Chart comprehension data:
= = = = =

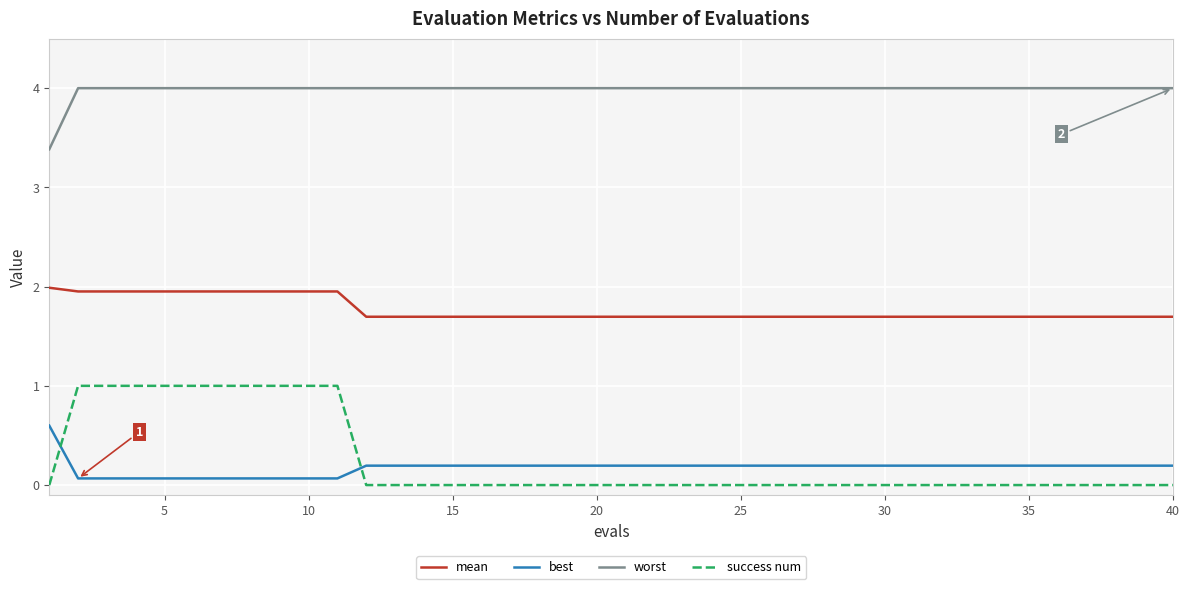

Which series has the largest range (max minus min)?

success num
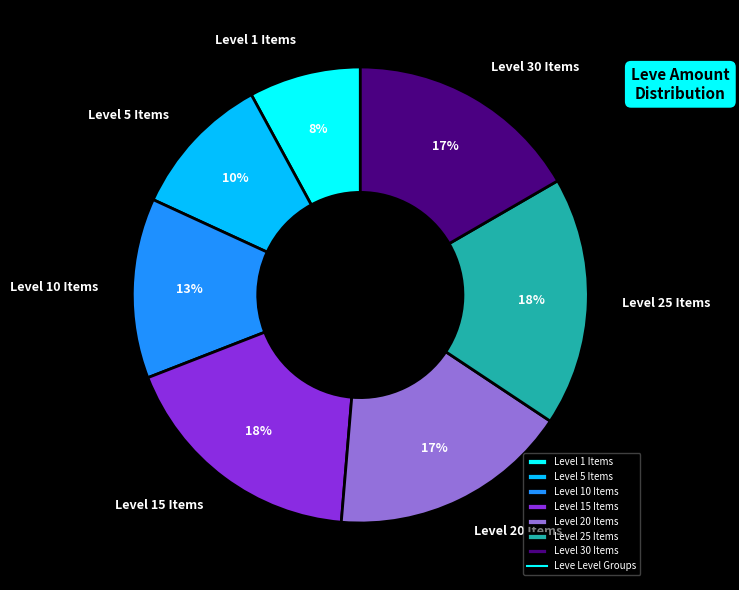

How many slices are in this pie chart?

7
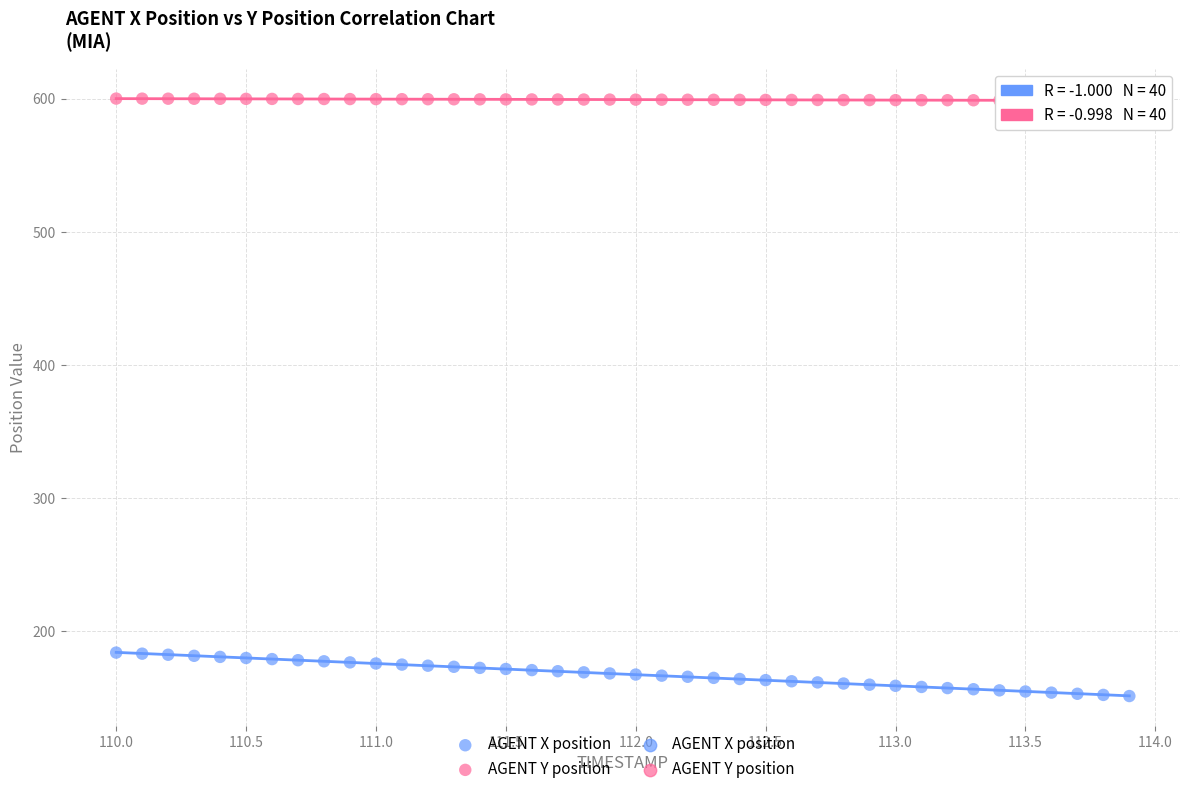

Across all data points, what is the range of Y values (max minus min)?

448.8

= = = = =

▶ _Exercise objective_: Reproduce every line of the items above verbatim, omitting the pictures.

▶ _Task result_:
Which series has the largest range (max minus min)?

success num

How many slices are in this pie chart?

7

Across all data points, what is the range of Y values (max minus min)?

448.8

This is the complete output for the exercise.